On the last day of May 1996, an Egyptian Christian sat down in front of his television set
and saw something he had never seen on Arabic TV before: a lady presenter with
a cross around her neck. To see a representative of the almost invisible Arab Christian minority on screen was such a shock to him
that he just had to call the station and say, “Mish maoul! This is unbelievable!”
What this viewer had seen was the first broadcast of SAT-7,
a satellite TV channel that since then has radically changed the image of Christianity in the Arab world.
For ten years prior to the first broadcast, the vision of a Christian, Arabic-language satellite channel had
been growing in the mind of Terence Ascott, a Brit working in the Christian publishing industry in Egypt. But for many years, nobody
really believed it could be done. It wasn’t until the Saudi satellite channel
MBC was launched from London
in 1991, in response to the success of CNN during the first Gulf War, that the
concept of Arabic satellite TV began to seem realistic. But still Arab Christians thought it was beyond their reach. To
imagine that Arab Christians could
have any media presence was like a dream.

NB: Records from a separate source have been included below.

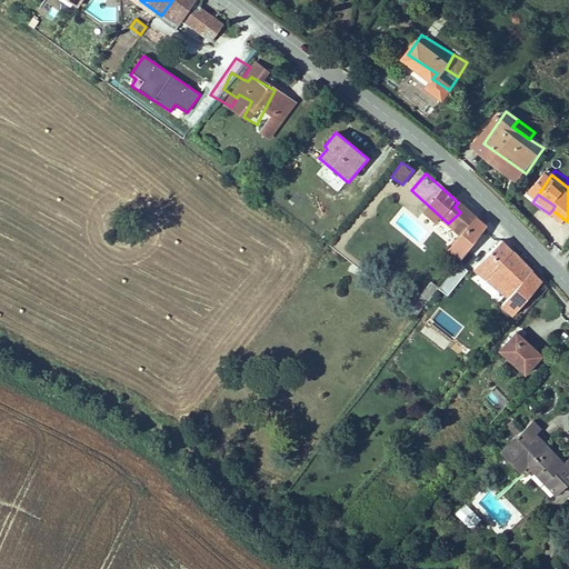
[(462,245),(472,257),(479,251),(499,272),(492,278),(485,283),(497,299),(528,271),(485,226),(462,245)]
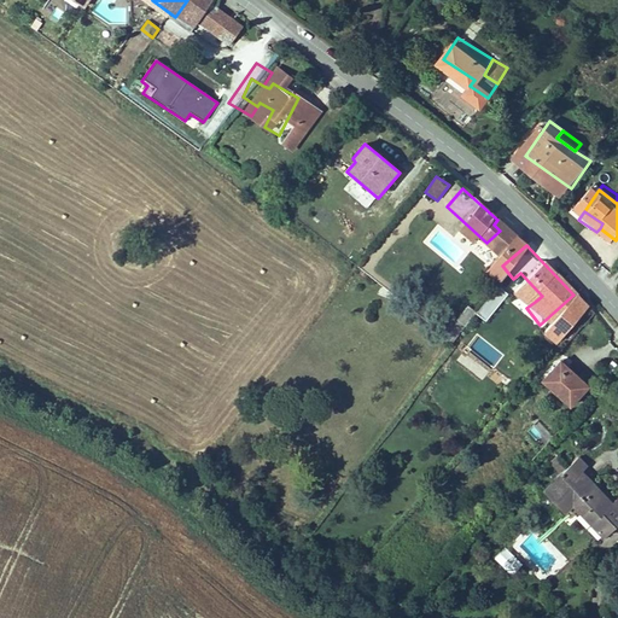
[(520,273),(513,279),(535,302),(542,296),(520,273)]
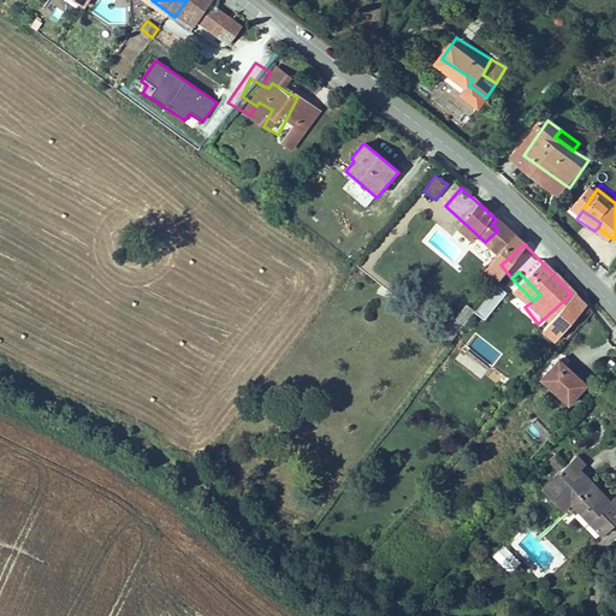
[(483,320),(507,294),(497,285),(473,312),(483,320)]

Over the next years research and feasibility studies were
done, and partners were rallied behind the vision. Finally, in November 1995,
SAT-7 was born at a founding meeting in Larnaca,
Six months later, the first two-hour SAT-7 Arabic broadcast
went on the air. It included a program for children, some Christian testimonies, and a film about persecuted Christians in China. The following week, the
broadcast had to be repeated because the new programs were not ready. But that
did not stop the vision nor change the fact that the unbelievable had happened.